Wer hat die absolute Wahrheit?
Wenn ich an meine aktive Zeit als bezahlter Lohnschreiber zurück denke, sehe ich heute viel Dinge viel klarer. Die Abhängigkeiten derer, die zu meiner Zeit täglich Nachrichten unter das Volk bringen mussten, waren damals schon enorm. „Stell dich immer gut mit den Politikern“, wurde mir damals geraten. Sicher verstand ich, warum. Weil ich sonst nicht mehr an Informationen gekommen wäre, keine Interviews mehr hätte führen können. Und dennoch fühlte ich damals schon diesen Zwiespalt in mir. Warum bin ich eigentlich Journalist geworden? Für Honig sind Bienen zuständig, in der Produktion der Imker, und nicht der Denker an der Tastatur. Ich tat es trotzdem, resignierte irgendwann und beschloss, einen neuen Weg zu gehen. Es war ein gutes Gefühl, und nach einer harten Zeit der Erkenntnis auch die beste Entscheidung meines Lebens. Wenn ich mir meine einstigen Kollegen heute anschaue, ihre Texte lese, ihre Meinung perzipiere, bin ich mir nicht sicher, ob sie jemals bereit sein könnten, in eine neue Welt zu gehen. Ihre Meinung ist starr, Diskussionen sind untersagt. Jeder, der nicht wie Vertreter ihrer Kaste denken, ist automatisch böse. Eine seltsame Art von Weltanschauung. Zu sehr hängen sie am Trog der politischen Entscheidungsträger und Marionetten, kolportieren vermeintliche Wahrheiten, die sich kurze Zeit später im Sekundentakt als Unwahrheiten entpuppen. Manche nennen das Propaganda. Ich nenne es Wahrheitsverzerrung. Brauchen wir nicht mehr. Kurz: Kann weg.

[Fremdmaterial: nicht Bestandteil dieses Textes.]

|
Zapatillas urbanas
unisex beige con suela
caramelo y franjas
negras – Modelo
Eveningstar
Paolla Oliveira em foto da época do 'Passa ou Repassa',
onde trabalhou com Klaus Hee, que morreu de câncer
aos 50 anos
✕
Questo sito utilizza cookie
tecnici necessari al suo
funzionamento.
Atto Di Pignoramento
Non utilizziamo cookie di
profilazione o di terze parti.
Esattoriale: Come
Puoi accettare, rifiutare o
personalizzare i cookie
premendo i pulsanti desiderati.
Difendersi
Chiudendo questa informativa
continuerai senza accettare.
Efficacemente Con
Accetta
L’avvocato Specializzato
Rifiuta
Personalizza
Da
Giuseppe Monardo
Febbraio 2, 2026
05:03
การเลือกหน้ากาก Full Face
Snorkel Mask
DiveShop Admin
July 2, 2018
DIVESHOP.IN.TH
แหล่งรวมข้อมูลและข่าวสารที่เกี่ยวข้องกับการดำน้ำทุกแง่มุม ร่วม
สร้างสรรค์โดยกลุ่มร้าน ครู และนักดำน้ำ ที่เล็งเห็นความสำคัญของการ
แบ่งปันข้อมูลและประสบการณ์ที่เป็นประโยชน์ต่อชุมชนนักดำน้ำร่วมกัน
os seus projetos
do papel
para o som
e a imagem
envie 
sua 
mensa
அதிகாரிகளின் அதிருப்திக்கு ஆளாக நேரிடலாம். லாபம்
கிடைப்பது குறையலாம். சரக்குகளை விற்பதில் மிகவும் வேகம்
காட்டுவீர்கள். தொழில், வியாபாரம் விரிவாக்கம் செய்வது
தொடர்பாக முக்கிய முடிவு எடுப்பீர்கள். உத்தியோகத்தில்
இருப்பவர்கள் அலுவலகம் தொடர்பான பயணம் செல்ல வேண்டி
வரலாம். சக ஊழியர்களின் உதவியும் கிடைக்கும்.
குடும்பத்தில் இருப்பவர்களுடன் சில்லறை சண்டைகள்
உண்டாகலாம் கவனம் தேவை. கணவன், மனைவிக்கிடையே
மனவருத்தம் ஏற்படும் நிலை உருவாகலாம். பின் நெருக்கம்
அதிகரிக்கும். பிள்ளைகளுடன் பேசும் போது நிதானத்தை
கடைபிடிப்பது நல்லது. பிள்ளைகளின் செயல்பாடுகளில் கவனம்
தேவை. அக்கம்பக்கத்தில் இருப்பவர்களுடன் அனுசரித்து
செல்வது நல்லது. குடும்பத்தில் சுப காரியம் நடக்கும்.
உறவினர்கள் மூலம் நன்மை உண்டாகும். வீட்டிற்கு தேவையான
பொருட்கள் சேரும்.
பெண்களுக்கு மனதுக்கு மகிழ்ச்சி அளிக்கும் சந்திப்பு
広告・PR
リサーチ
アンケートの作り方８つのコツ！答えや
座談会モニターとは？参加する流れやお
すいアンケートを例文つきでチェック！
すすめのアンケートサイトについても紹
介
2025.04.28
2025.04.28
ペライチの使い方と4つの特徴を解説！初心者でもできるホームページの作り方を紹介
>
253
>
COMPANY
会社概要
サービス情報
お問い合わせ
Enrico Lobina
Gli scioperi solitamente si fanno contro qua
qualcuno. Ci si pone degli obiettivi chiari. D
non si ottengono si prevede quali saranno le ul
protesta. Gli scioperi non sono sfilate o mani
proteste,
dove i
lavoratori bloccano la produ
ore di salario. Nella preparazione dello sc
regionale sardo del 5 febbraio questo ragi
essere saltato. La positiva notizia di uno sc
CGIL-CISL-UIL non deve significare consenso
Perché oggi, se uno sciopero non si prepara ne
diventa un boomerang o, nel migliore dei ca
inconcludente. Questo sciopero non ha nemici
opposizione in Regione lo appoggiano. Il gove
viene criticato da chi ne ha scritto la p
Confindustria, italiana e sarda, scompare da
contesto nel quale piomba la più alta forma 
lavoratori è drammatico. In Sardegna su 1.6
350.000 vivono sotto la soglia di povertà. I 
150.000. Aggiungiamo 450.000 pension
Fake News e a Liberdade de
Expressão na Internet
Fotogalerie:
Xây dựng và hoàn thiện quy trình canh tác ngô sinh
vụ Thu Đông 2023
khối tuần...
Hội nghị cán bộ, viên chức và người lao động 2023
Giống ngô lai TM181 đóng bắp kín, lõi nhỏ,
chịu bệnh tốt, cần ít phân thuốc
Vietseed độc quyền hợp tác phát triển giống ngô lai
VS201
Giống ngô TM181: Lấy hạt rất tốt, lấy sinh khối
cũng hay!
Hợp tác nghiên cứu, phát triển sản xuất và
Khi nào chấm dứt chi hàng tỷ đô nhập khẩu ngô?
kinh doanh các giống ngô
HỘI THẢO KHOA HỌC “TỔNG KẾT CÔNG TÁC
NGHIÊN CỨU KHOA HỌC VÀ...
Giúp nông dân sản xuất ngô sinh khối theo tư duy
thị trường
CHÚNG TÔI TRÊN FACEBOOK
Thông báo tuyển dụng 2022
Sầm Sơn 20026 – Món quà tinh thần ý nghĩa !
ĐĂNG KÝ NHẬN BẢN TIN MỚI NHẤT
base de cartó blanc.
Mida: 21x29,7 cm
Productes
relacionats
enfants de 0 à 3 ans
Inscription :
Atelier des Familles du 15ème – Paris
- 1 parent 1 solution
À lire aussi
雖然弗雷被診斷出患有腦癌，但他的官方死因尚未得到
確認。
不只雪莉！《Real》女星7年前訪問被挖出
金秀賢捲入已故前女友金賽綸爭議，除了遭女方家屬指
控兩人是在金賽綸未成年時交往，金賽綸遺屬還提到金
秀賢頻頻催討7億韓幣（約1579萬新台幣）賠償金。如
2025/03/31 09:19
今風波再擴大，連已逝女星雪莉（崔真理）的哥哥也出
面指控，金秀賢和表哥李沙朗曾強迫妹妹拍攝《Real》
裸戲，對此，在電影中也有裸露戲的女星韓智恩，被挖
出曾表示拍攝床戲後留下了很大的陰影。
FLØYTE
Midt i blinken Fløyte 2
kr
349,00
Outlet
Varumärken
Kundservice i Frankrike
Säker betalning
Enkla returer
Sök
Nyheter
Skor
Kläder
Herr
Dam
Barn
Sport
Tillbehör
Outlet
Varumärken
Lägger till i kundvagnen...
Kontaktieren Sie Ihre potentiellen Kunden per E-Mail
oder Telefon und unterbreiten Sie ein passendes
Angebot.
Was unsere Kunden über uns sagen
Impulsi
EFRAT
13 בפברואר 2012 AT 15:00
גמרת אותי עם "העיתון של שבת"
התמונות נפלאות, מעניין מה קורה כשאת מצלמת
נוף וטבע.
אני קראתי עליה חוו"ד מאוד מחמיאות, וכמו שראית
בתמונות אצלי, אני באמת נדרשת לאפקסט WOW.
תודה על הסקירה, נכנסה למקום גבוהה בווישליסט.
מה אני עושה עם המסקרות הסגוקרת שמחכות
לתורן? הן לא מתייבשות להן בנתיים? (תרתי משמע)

Wie wird es sein? Ich weiß es nicht.
Eine Ära geht zu Ende. Was kommt nun auf und zu? Wird es noch mehr Schmerz und Leid sein, oder wird sich die Welt im Stillen wandeln zu etwas Besserem? Ich weiß es nicht. Es kann sein, dass es noch viel schlimmer kommt. Es kann aber auch sein, dass es bei dem Epilog einer Ära bleiben wird und die Bewegungen – man kann hier wirklich bereits im großen Plural sprechen – die Welt wie wir sie kannten wie immer verändern werden. So nimmt es nicht Wunder, dass die Politik zwar Entscheidungen trifft, die Millionen Menschen jedoch, die sich in dieser speziellen Zeit, die ich nicht mehr mit Namen nennen möchte, gefunden und vernetzt haben, Freundschaften und tiefe Bindungen eingegangen haben, durch ihre aktiven Taten und Worte eben diese Entscheidungen zunichtemachen. Weil sie ihren freien Willen (wieder) gefunden haben, weil sie verstanden haben, dass der gerne benutzte Vergleich mit dem Wasserglas nur dann etwas bewegen kann, wenn man die Sache an sich immer positiv betrachtet.
Deshalb, und nicht nur deshalb, würde ich behaupten wollen, dass die neue Zeit eine sehr gute Zeit werden wird. Die Kollateralschäden an den Kindern werden wir wieder irgendwie hinbekommen. Während der beiden Weltkriege in Deutschland war es viel schlimmer. Alle werden sie irgendwann erwachsen. Bis dahin wird die Gesellschaft an sich einen grundlegenden Wandel zum Positiven vollzogen haben. Und irgendwann werden die einstigen Kinder verstehen, dass wir die Welt nicht für uns sondern für sie und gemeinsam mit ihnen gestaltet haben werden.